Union boss warns of more cuts if deal is rejected
O’Connor urges any undecided voters to join the ‘Yes’ camp on Croke Park agreement
THE Government will "come back for more" cuts if the Croke Park agreement is rejected, SIPTU general president Jack O’Connor warned yesterday.
Making the strongest case by any union leader so far for a ‘Yes’ vote for the agreement, he said the proposals negotiated by the Government and the trade unions offered the best guarantee of reflecting the interests of the citizens of Ireland.
With the outcome of the Croke Park deal still “finely balanced”, and an outcome to the voting likely by early June, Mr O’Connor’s intervention is seen as being aimed at the undecided the union voters who are crucial to the deal being passed.
Mr O’Connor — once regarded as among the most militant of trade union leaders — told a May Day commemoration that the agreement provided the surest route to protecting public services and economic recovery.
He said it was fine for those opposed to the deal to say working people did not create this mess, “but that does not address the issue. And let us be clear. It is potentially the most serious problem that has confronted this country since the Second World War in terms of its capacity to compromise our economic sovereignty and independence. . . There are trade unionists who believe that the proposals can be rejected without any requirement to engage in industrial conflict as a consequence, but they are not calculating for the €3bn cut in the deficit in 2011 and again in 2012, which are essential to the fiscal plan that the Government has locked us into with the European Commission. And make no mistake about it, the Government will come back for more.
“It is impossible to anticipate the outcome of such an industrial conflict but it is clear that it will be represented as one-sixth of the workforce acting against the interests of everyone else in society and, even if we win, we will still be faced with the enormous legacy of debt and the need to borrow in the financial markets to maintain the services that are essential to civilised living.

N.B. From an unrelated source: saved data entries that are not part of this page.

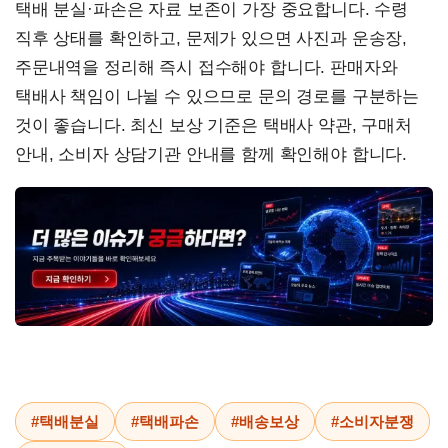
택배 분실·파손은 자료 보존이 가장 중요합니다. 수령
직후 상태를 확인하고, 문제가 있으면 사진과 운송장,
주문내역을 정리해 즉시 접수해야 합니다. 판매자와
택배사 책임이 나뉠 수 있으므로 문의 경로를 구분하는
것이 좋습니다. 최신 보상 기준은 택배사 약관, 구매처
안내, 소비자 상담기관 안내를 함께 확인해야 합니다.
#택배분실
#택배파손
#배송보상
#소비자분쟁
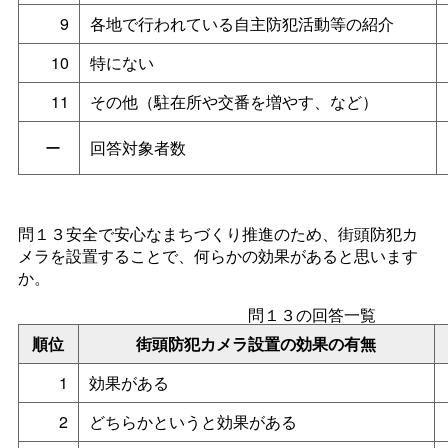
9
各地で行われている自主防犯活動等の紹介
10
特にない
11
その他（駐在所や交番を増やす、など）
ー
回答対象者数
問１３安全で安心なまちづくり推進のため、街頭防犯カ
メラを設置することで、何らかの効果があると思います
か。
問１３の回答一覧
順位
街頭防犯カメラ設置の効果の有無
1
効果がある
2
どちらかというと効果がある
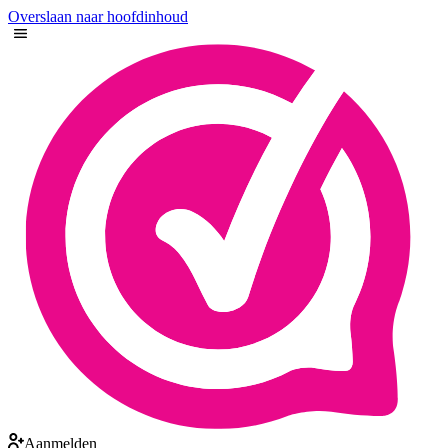
Overslaan naar hoofdinhoud
Aanmelden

The wealthy can and should pay more but, in and of itself, this is not sufficient to resolve the problem.”
He went on: “People ask how we can trust this Government which has twice reneged on national agreements with both private and public service workers. The point is that we did not just start mistrusting them when they cut pay and welfare in the December Budget, or when they did likewise the previous February in the so-called pensions levy, or when they attacked the medical card entitlements of elderly people, or when they reneged on commitments to improve employment protection legislation in the private sector.”
Mr O’Connor said forcefully: “We didn’t trust them when they were elected in 2007, or in 2002, or in 1997. We didn’t adopt a neutral stance in those elections. We didn’t do so because we could see that the queue of speculators, developers and financial parasites flocking to the tent at the Galway Races didn’t adopt a neutral stance.
“We did what we could to ensure that the voice of working people wouldn’t be drowned out in the representation elected to the Oireachtas. But the Government was elected and re-elected and as long as they are there we have to deal with them as we live in a democracy.”
But he said in dealing with the Government, the trade union movement employed a medium-term negotiating strategy that was not an end in itself but a surer way to a better outcome for their members and for working people.
“That is why the proposals guarantee jobs, preclude compulsory redundancies, minimise outsourcing, prevent further pay cuts and provide a framework for restoring lost pay over time. It is also why these proposals ensure full participation by union members in the restructuring of the public service, which is inevitable one way or the other.”
He insisted: “They offer the best guarantee of reflecting the interests of the citizens of Ireland in a way that is compatible with those of public service workers, rather than the ambitions of those focused on the accumulation of profit through privatisation of state assets and services on the pretext of correcting the national finances.”
Mr O’Connor’s strong speech in support of the deal came after David Begg, the general secretary of ICTU, admitted the future of the Croke Park agreement was very finely balanced.
He also warned that the alternatives would be “unpalatable.”
Union sources said the Croke Park deal was being seen as a “survival strategy” and pointed out that the pro- Croke Park votes among unions such as INTO, Siptu, and AHCPS amount to 993, while those against including ASTI, CPSU, and Unite amount to 912.
Votes among the “undecideds”, which include the crucial union Impact, currently locked in a face-off with the HSE and which has 585 votes, amount to a total of another 690.